La sentencia de primera instancia, respecto a la custodia compartida, declaró: «Custodia de los menores. En el presente caso se da la circunstancia de que, en atención a sus trabajos, capacidades y relación con el menor, ambos están perfectamente preparados para cumplir con los deberes derivados de la relación paterno-filial. Desde que esta pareja se separó de hecho hace ya tres años, siguieron compartiendo la vivienda y el cuidado ordinario de las menores, una los lleva al colegio y el otro las recoge, por ejemplo. Ambos trabajan por la mañana, aunque el padre también ocupa alguna hora de la tarde entrenando equipos de niños. Debido al trabajo, los dos tendrán que recurrir a terceras personas en determinados momentos, algo que es perfectamente razonable y normal en estos días. Aunque parece que tanto durante la convivencia como después, la madre ha dedicado más tiempo al cuidado de las menores, lo cierto es que el demandado no es (ni ha sido) un padre ausente, sino que está implicado en la vida cotidiana de sus hijas, cumpliendo con normalidad su rol de padre. Ambos progenitores se muestran como válidos para ejercer la guarda y custodia de sus hijos, sin que haya motivos aparentes que decidan a uno como más conveniente que el otro.

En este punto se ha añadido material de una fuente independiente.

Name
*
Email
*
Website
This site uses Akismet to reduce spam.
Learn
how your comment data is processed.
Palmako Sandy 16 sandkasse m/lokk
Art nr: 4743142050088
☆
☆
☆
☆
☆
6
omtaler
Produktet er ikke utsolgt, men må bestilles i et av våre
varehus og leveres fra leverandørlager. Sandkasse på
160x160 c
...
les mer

Los cuidados de las menores son ejercidos por ambos progenitores, preocupándose éstos de las necesidades de los hijos. El equipo psicosocial suele recomendar, para niños de estas edades, estancias semanales de los menores con cada progenitor, y esto es lo que efectivamente han propuesto tanto la fiscal como el demandante y la demandada para el caso de que se concediera esta modalidad de custodia.»

En cuanto a la posible alternancia de los progenitores en la vivienda familiar, para que las menores no salgan de ella, entiende el Tribunal Supremo que es un sistema incompatible con la capacidad económica de los progenitores, que se verían obligados a mantener tres viviendas (la de cada uno y la común), unido a la conflictividad que añadiría el buen mantenimiento de la vivienda común.

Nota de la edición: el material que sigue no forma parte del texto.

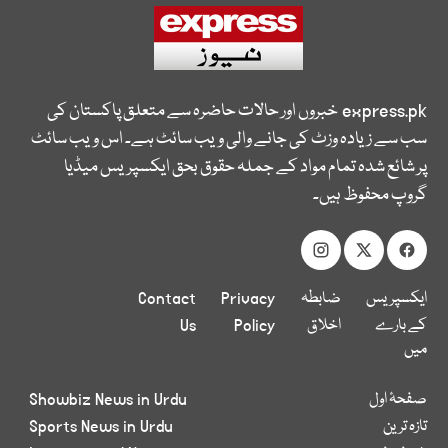
express.pk
خبروں اور حالات حاضرہ سے متعلق پاکستان کی
سب سے زیادہ وزٹ کی جانے والی ویب سائٹ ہے۔ اس ویب سائٹ
پر شائع شدہ تمام مواد کے جملہ حقوق بحق ایکسپریس میڈیا
گروپ محفوظ ہیں۔
ایکسپریس
ضابطہ
Privacy
Contact
کے بارے
اخلاق
Policy
Us
میں
صفحۂ اول
Showbiz News in Urdu
تازہ ترین
Sports News in Urdu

Decidió casar en parte la sentencia de la audiencia Provincial, en este sentido: Mantener la custodia compartida acordada por el juzgado de familia, y atribuir a las menores y su madre el uso de la vivienda familiar, con exclusividad, durante un período dos años, tras el cual deberán abandonarla, momento en el que la vivienda familiar se integrará en el proceso de liquidación de la sociedad de gananciales.

Se fija, asimismo, durante los mencionados dos años, una pensión de alimentos de 150 euros para cada hija, abonables por el padre. Dichas pensiones se abonarán en la forma y con las actualizaciones que se fijaron en la sentencia del Juzgado. Transcurridos los dos años, el juzgado determinará, en función de las circunstancias, cuál será la nueva pensión de alimentos.